WORK INSTRUCTIONS: Transcribe the entries below with complete accuracy, excluding the pictures.

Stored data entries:
^^^^^^^^^^^^^^^^

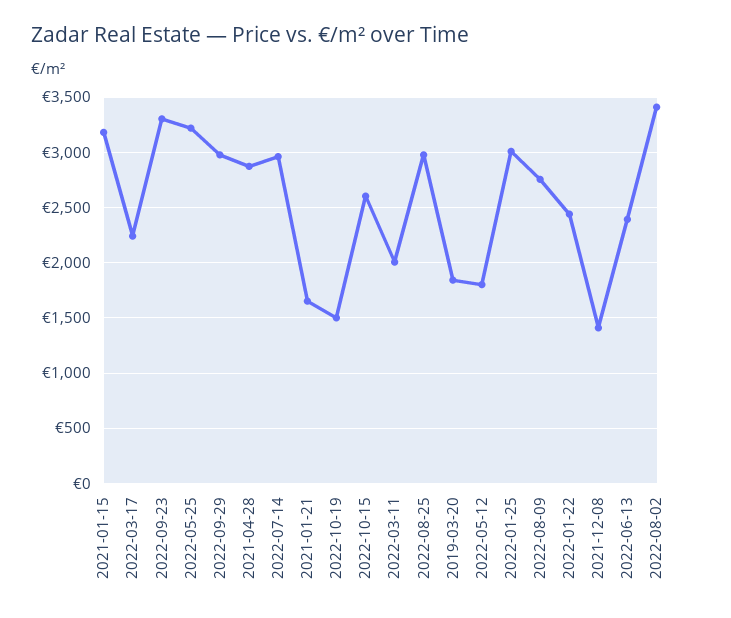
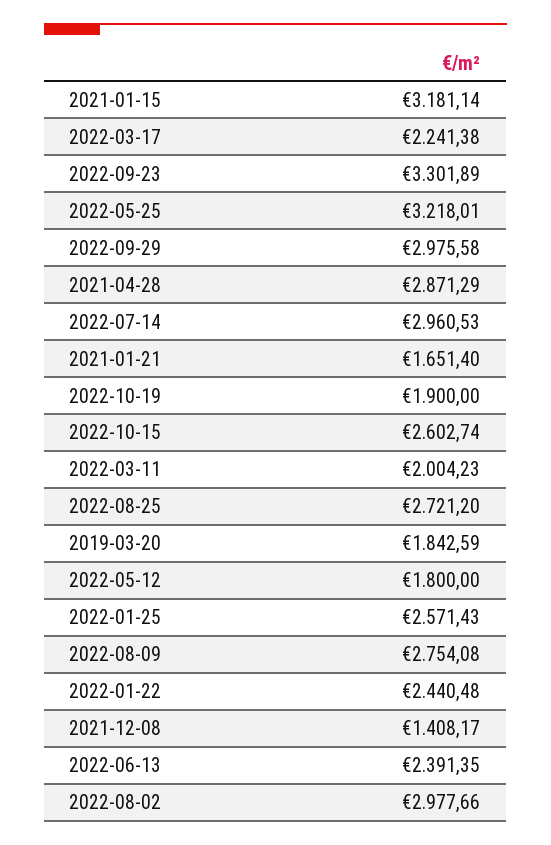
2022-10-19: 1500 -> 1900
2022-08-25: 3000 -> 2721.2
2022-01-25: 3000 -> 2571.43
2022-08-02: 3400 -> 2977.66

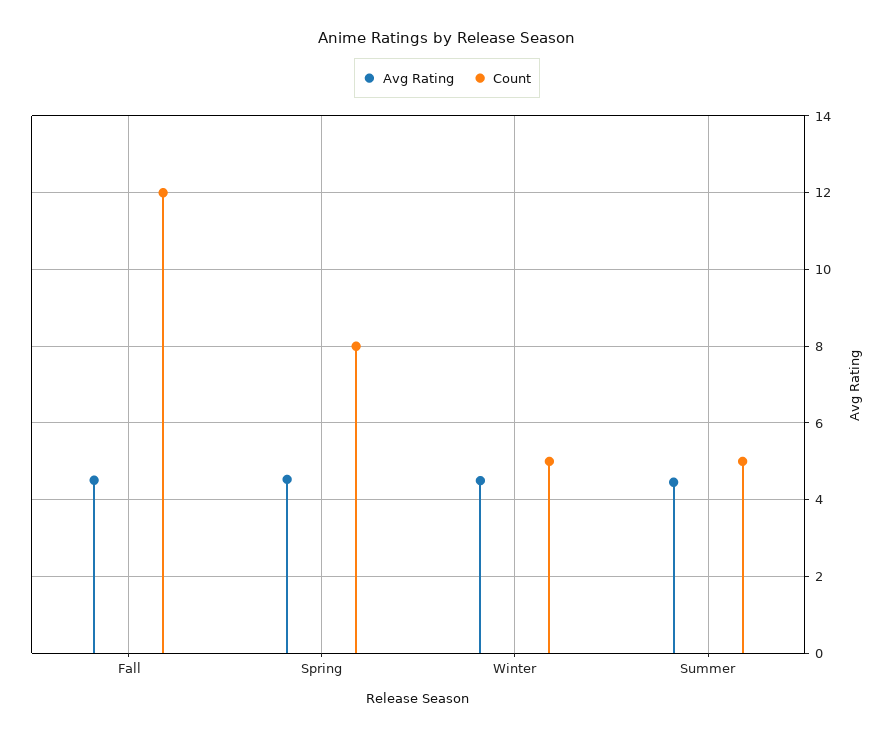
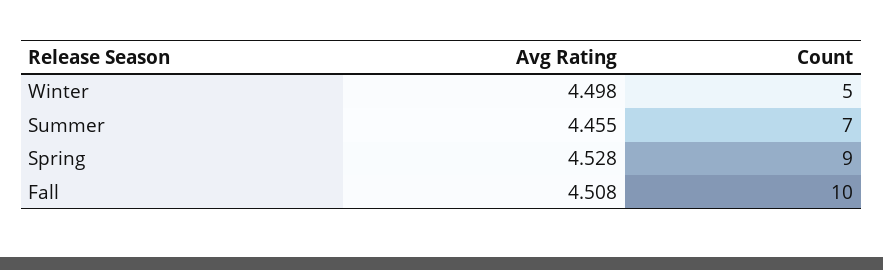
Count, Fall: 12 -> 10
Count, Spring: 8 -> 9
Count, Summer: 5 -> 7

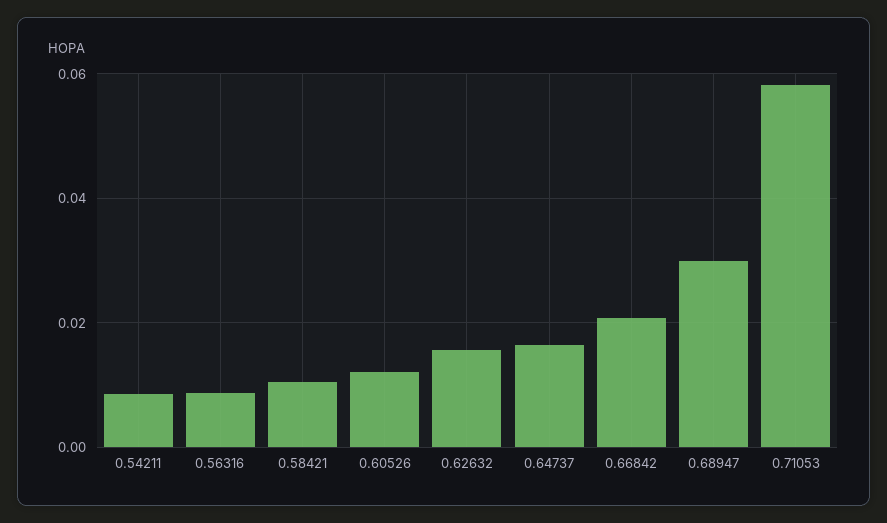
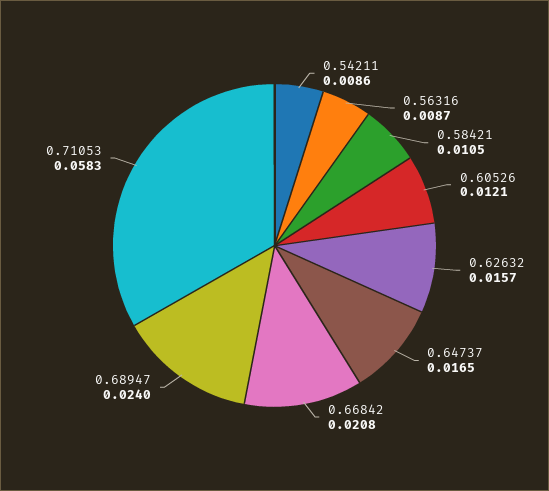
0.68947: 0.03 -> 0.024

^^^^^^^^^^^^^^^^

FINAL ANSWER:
2022-10-19: 1500 -> 1900
2022-08-25: 3000 -> 2721.2
2022-01-25: 3000 -> 2571.43
2022-08-02: 3400 -> 2977.66

Count, Fall: 12 -> 10
Count, Spring: 8 -> 9
Count, Summer: 5 -> 7

0.68947: 0.03 -> 0.024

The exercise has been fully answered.